Morre Ecléa Bosi, pesquisadora fundamental da psicologia social

Elcio Silva é jornalista e assessor de imprensa da Pró-Reitoria de Cultura e Extensão Universitária e especialista na ECA

 10/07/2017 - Publicado há 7 anos     Atualizado: 14/07/2017 as 11:48
Elcio Silva – Foto: Rodrigo Monteiro
Falar sobre Ecléa Bosi e sua contribuição para a Universidade de São Paulo é antes de tudo um desafio difícil de ser cumprido. É necessário entender a relevância de seus feitos para a sociedade para entrarmos no mérito de suas contribuições, não só para a maior universidade da América Latina, como também para a psicologia social e a terceira idade, com importantes estudos sobre memória, cultura e sociedade, que inspiraram inúmeros outros pesquisadores do Brasil.

Entre suas obras mais conhecidas, não só pelo valor acadêmico e cultural, mas também pela ótica como enxergava a velhice, Memória e Sociedade: Lembranças de Velhos é um recorte, a partir de depoimentos de idosos que viveram desde a infância na cidade de São Paulo, que se revelou, já em 1979, ano de sua publicação, importante material sobre psicologia social e sobre a construção da cidade pelos seus fazedores. Ela trouxe os coadjuvantes do cenário social para o protagonismo, a partir de uma historiografia narrativa criada a partir das vozes dos velhos.

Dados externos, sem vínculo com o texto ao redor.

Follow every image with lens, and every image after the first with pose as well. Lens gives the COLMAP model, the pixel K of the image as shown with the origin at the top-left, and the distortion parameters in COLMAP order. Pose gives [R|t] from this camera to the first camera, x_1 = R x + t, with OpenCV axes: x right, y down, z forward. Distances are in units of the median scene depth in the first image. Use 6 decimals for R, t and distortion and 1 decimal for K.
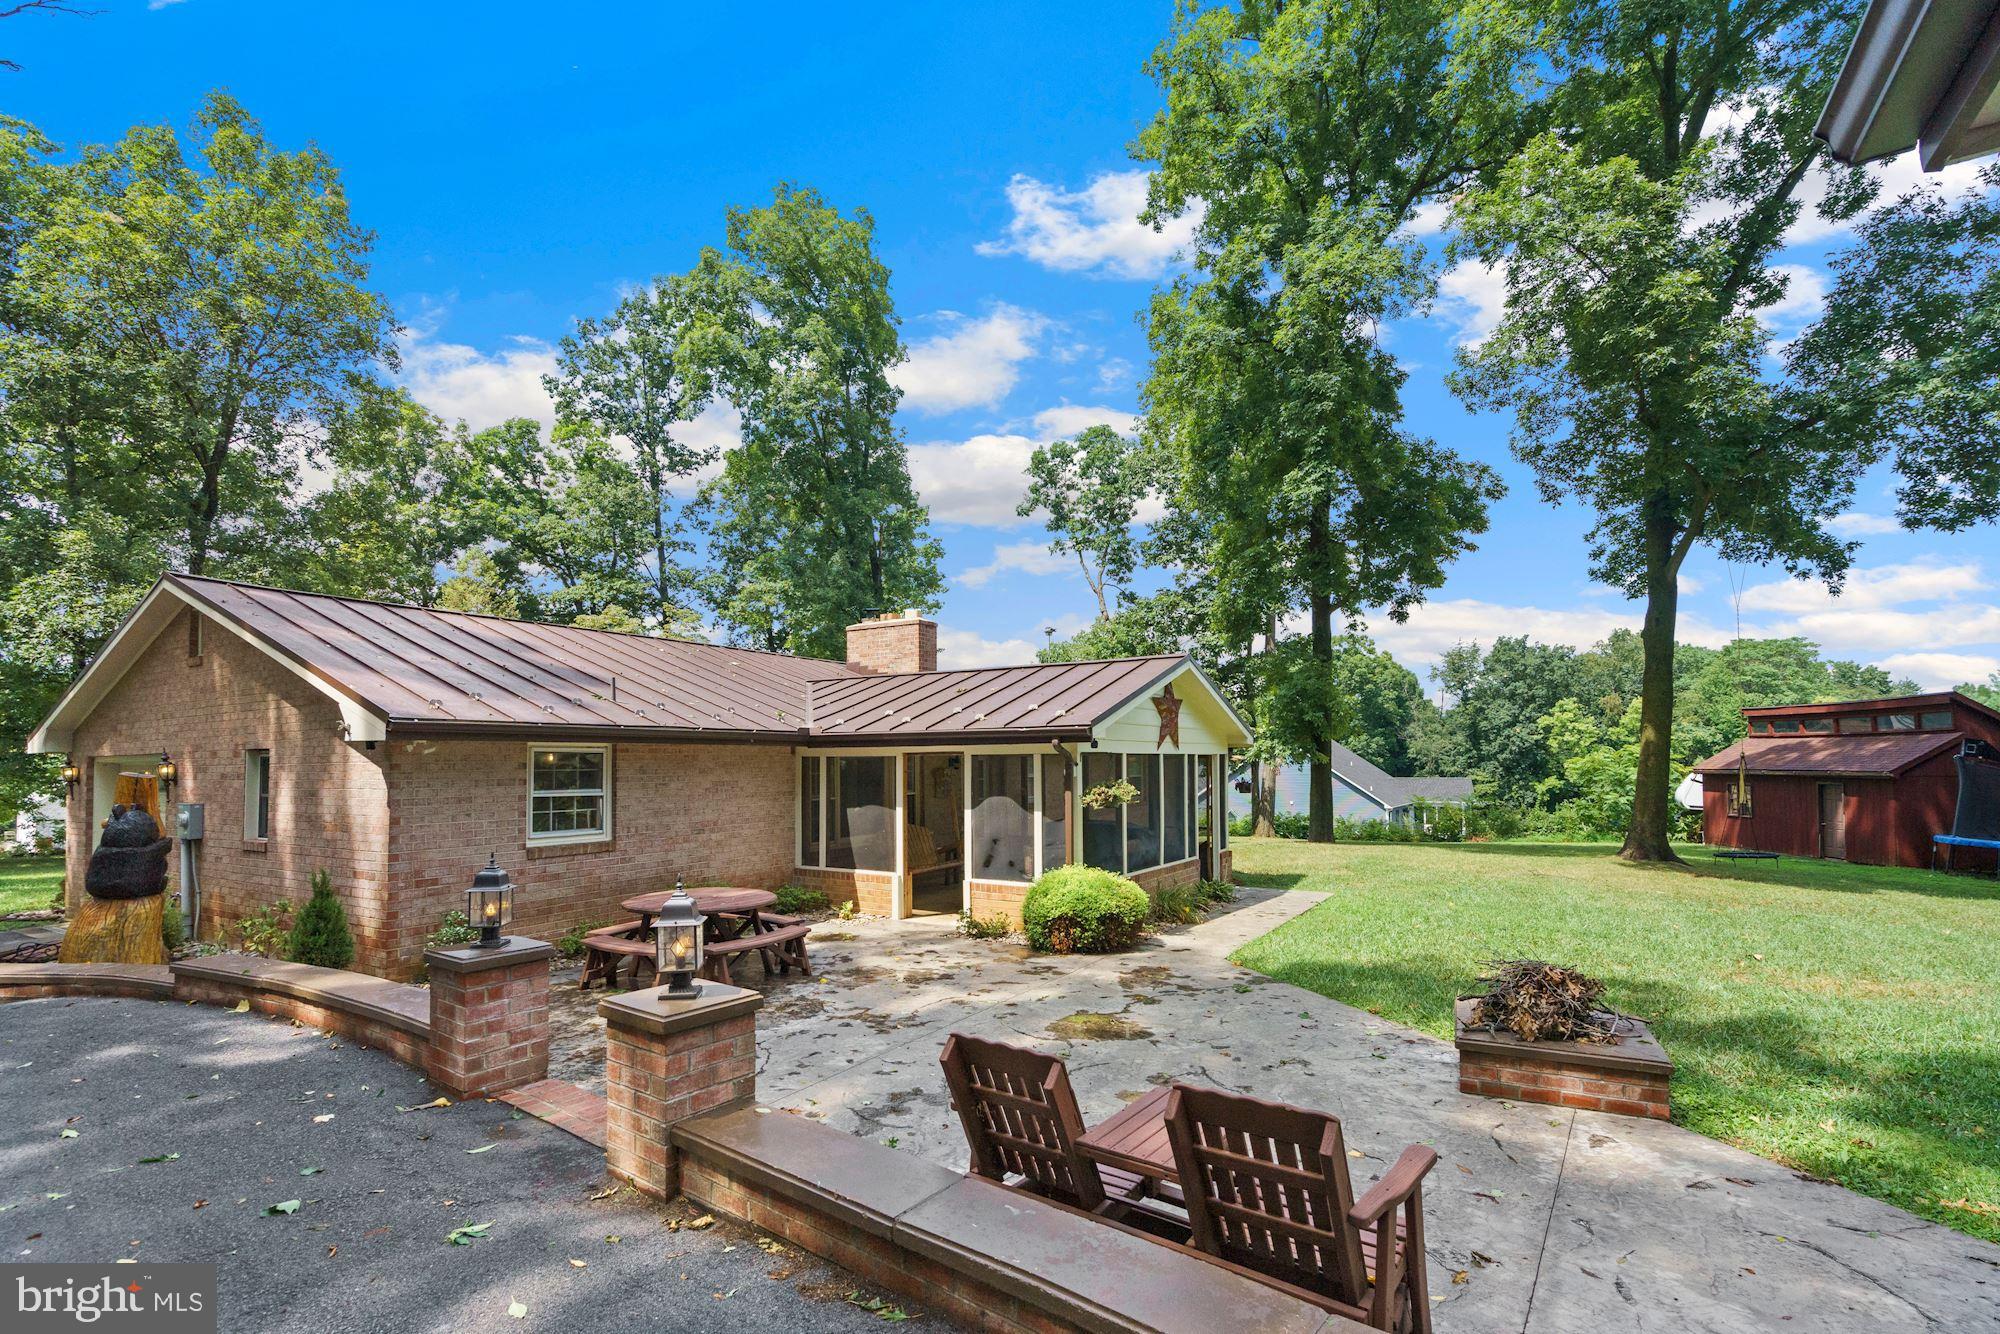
lens RADIAL K [[904.0, 0, 968.5], [0, 904.0, 734.0], [0, 0, 1]] dist [-0.004503, 0.004147]
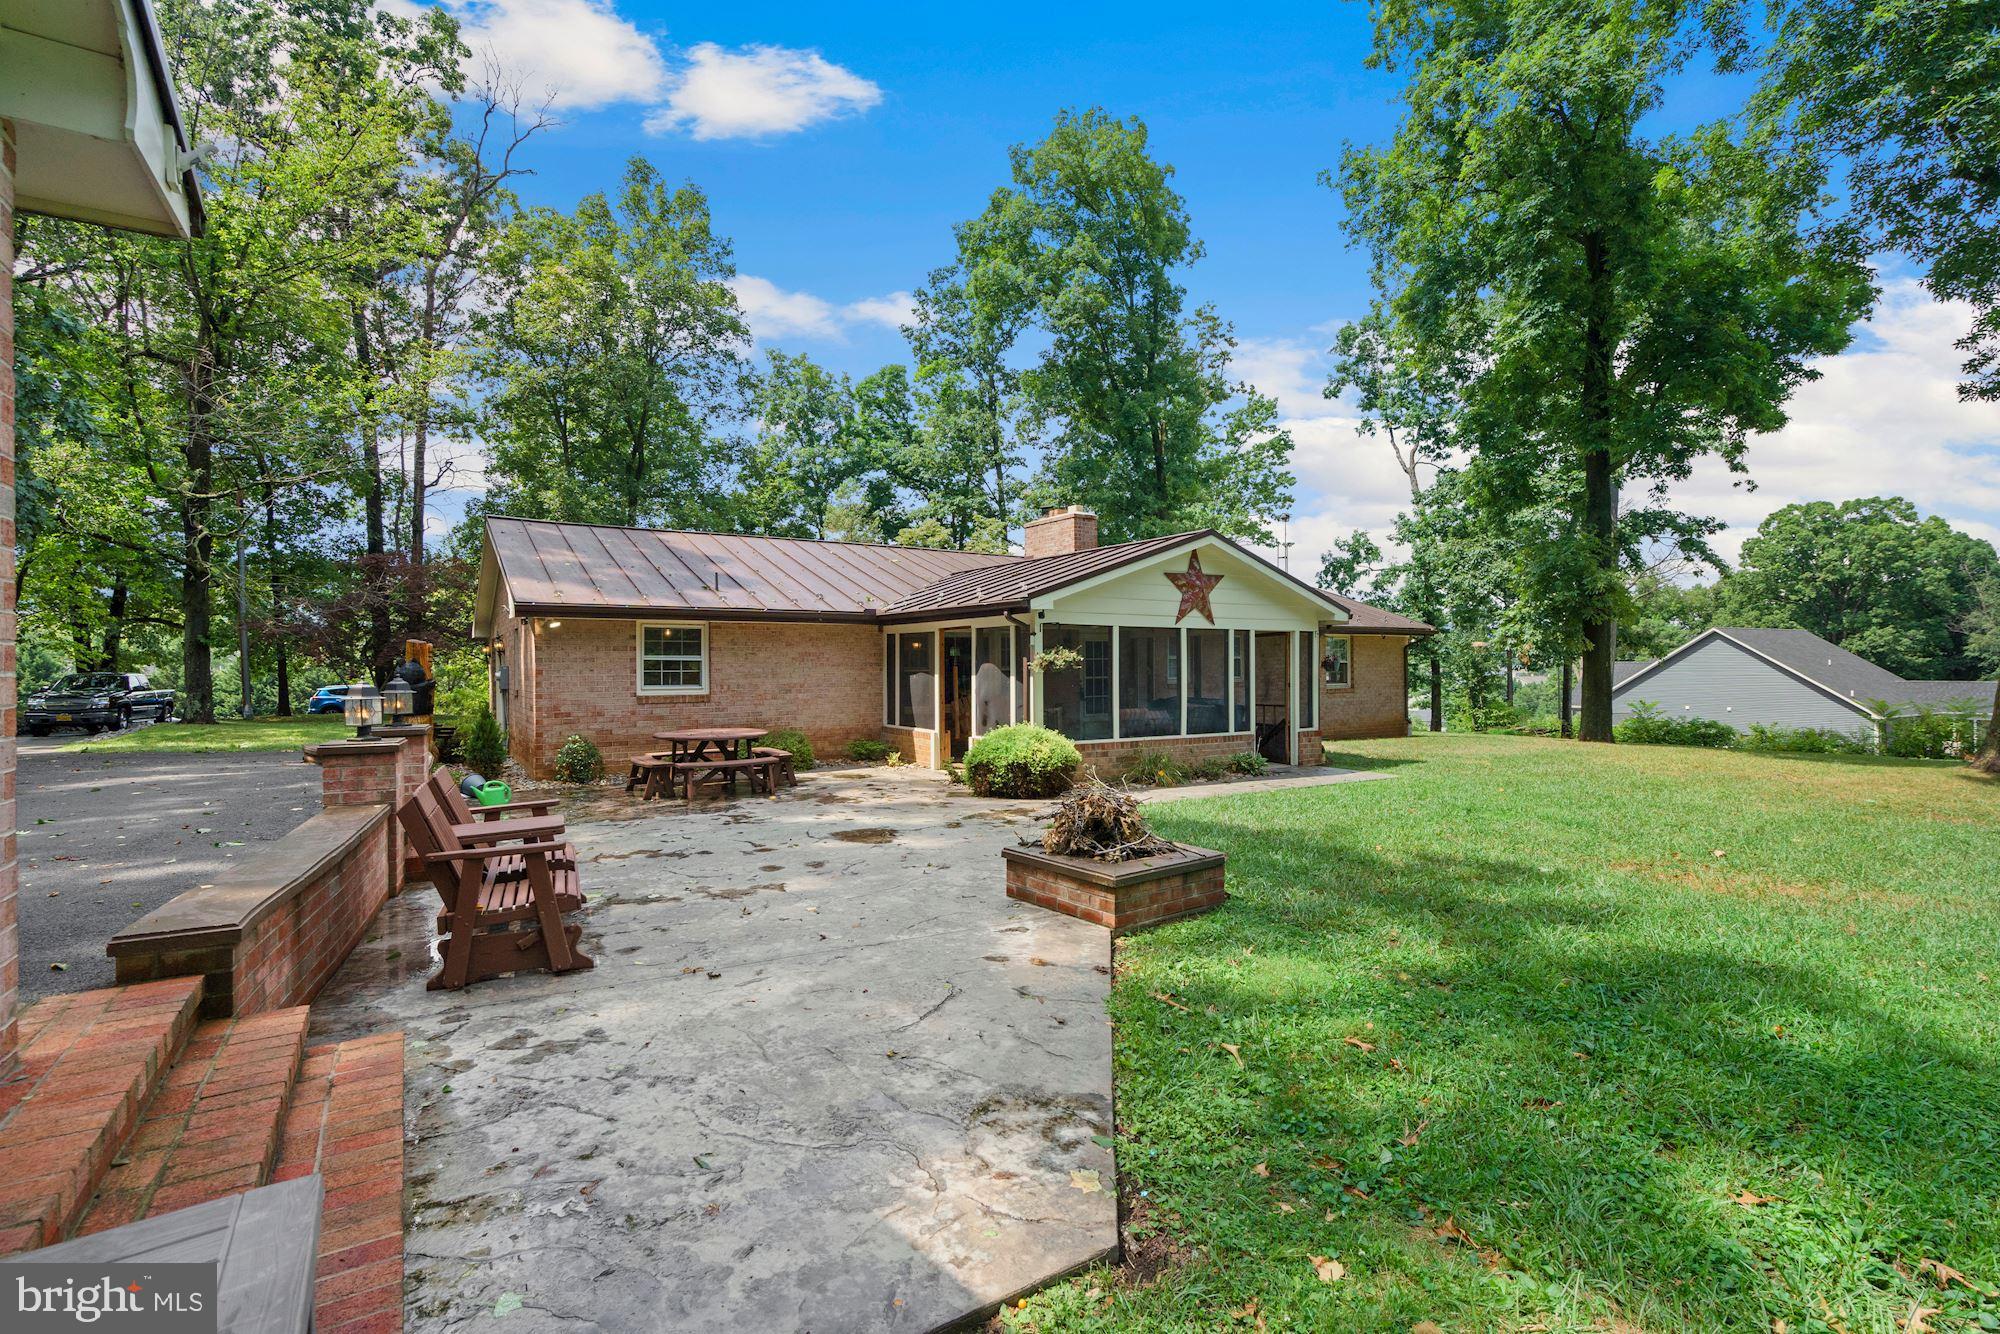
lens RADIAL K [[904.0, 0, 1056.3], [0, 904.0, 675.4], [0, 0, 1]] dist [-0.004503, 0.004147]
pose [[0.911660, 0.006935, -0.410886, 0.197021], [0.008875, 0.999292, 0.036557, 0.014709], [0.410849, -0.036974, 0.910953, -0.000120]]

Esse pioneirismo com relação aos idosos fez com que ela criasse em 1994, antecipando-se, portanto, à promulgação do Estatuto do Idoso, o Programa Universidade Aberta à Terceira Idade da USP (Uati), que oferece milhares de vagas para maiores de 60 anos em disciplinas regulares da graduação e em atividades complementares, promovendo um encontro geracional com os jovens graduandos.

Em homenagem aos 23 anos de serviços prestados pela professora Ecléa à Uati, a Pró-Reitoria de Cultura e Extensão Universitária (PRCEU) da USP exibiu na sessão do Conselho de Cultura e Extensão do dia 9 de março de 2017 um vídeo produzido especialmente para a ocasião, no qual a professora Meire Cachione (EACH-USP) destaca a importância do trabalho realizado por Ecléa na inserção ativa do idoso na sociedade.

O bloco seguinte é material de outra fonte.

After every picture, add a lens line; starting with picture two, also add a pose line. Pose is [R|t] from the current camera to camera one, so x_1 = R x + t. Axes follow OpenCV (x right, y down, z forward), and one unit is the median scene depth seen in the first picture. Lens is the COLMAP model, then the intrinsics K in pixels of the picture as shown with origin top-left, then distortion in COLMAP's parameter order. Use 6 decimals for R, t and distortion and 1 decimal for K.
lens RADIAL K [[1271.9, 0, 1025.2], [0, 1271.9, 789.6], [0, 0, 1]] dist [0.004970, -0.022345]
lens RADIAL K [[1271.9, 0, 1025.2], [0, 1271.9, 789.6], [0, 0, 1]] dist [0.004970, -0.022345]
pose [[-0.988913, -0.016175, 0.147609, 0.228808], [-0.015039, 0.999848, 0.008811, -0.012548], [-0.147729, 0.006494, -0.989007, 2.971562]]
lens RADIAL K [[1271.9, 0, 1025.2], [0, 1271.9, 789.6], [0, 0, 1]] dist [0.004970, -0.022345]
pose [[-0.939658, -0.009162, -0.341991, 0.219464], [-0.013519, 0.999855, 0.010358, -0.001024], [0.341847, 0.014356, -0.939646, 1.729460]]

“O idoso estava à margem da pesquisa científica e a própria psicologia não entendia o idoso como alguém dentro de um processo de desenvolvimento. As obras desse período trazem isso de maneira muito forte dentro da psicologia. Não devemos só fazer um investimento da infância ou do adolescente, que até então dentro da psicologia do desenvolvimento era o que trabalhávamos” relata.

A sra. Neuza Carvalho, aluna do programa, exalta, no mesmo vídeo, as marcas deixadas por Ecléa Bosi.

“Na minha vida, a Ecléa Bosi é uma das pessoas que deixaram marcas. Marcas de todas as maneiras, não só de conhecimento, mas de relacionamento pessoal, mudanças de atitudes e de preconceitos mesmo”, revela.

Marilena Chauí, em artigo para o volume 19 da revista Psicologia USP, publicado em 2008, realça a postura firme de Ecléa com suas convicções.

“Por volta de 1967, quando vi a Ecléa e o Alfredo pela primeira vez, na casa de Lúcia e Bento Prado, a Lúcia me disse: “Aquela é a Ecléa Bosi. Ecléa não toma aspirina porque a Bayer se comprometeu com os campos de concentração nazistas”. Isso para mim definiu para sempre a Ecléa. Da recusa da aspirina, ontem, à luta contra as usinas nucleares, hoje, ela é capaz de atitudes e gestos que, enquanto tais, não mudam o mundo e, no entanto, exigem uma mudança completa de nossa relação com o mundo. Exatamente como Espinosa pensa a virtude: esta não muda o mundo e sim a nossa relação com ele. É o sentido do mundo que se transforma em nós e para nós; e essa mudança poderá, quem sabe? mudar alguma coisa no mundo.”

Ecléa iniciou sua vida na USP há mais de meio século, precisamente 54 anos desde o início da graduação no curso de Psicologia, em 1963. De lá para cá nunca havia parado. Na formação acadêmica obteve os títulos de mestrado, doutorado, livre-docência. Como docente desenvolveu suas atividades no Instituto de Psicologia, com linha de pesquisa ligada aos fenômenos histórico-culturais com ênfase na psicologia social. Em 1994 criou de forma pioneira o programa Universidade Aberta à Terceira Idade, que atende cerca de 9 mil idosos anualmente e está na sua 47ª edição. Em 2008 recebeu o título de Professora Emérita da USP, em 2009, o prêmio ARS Latina por Memória e Sociedade e, em 2011, os prêmios Loba Romana do Ano Brasil-Itália e Averrões.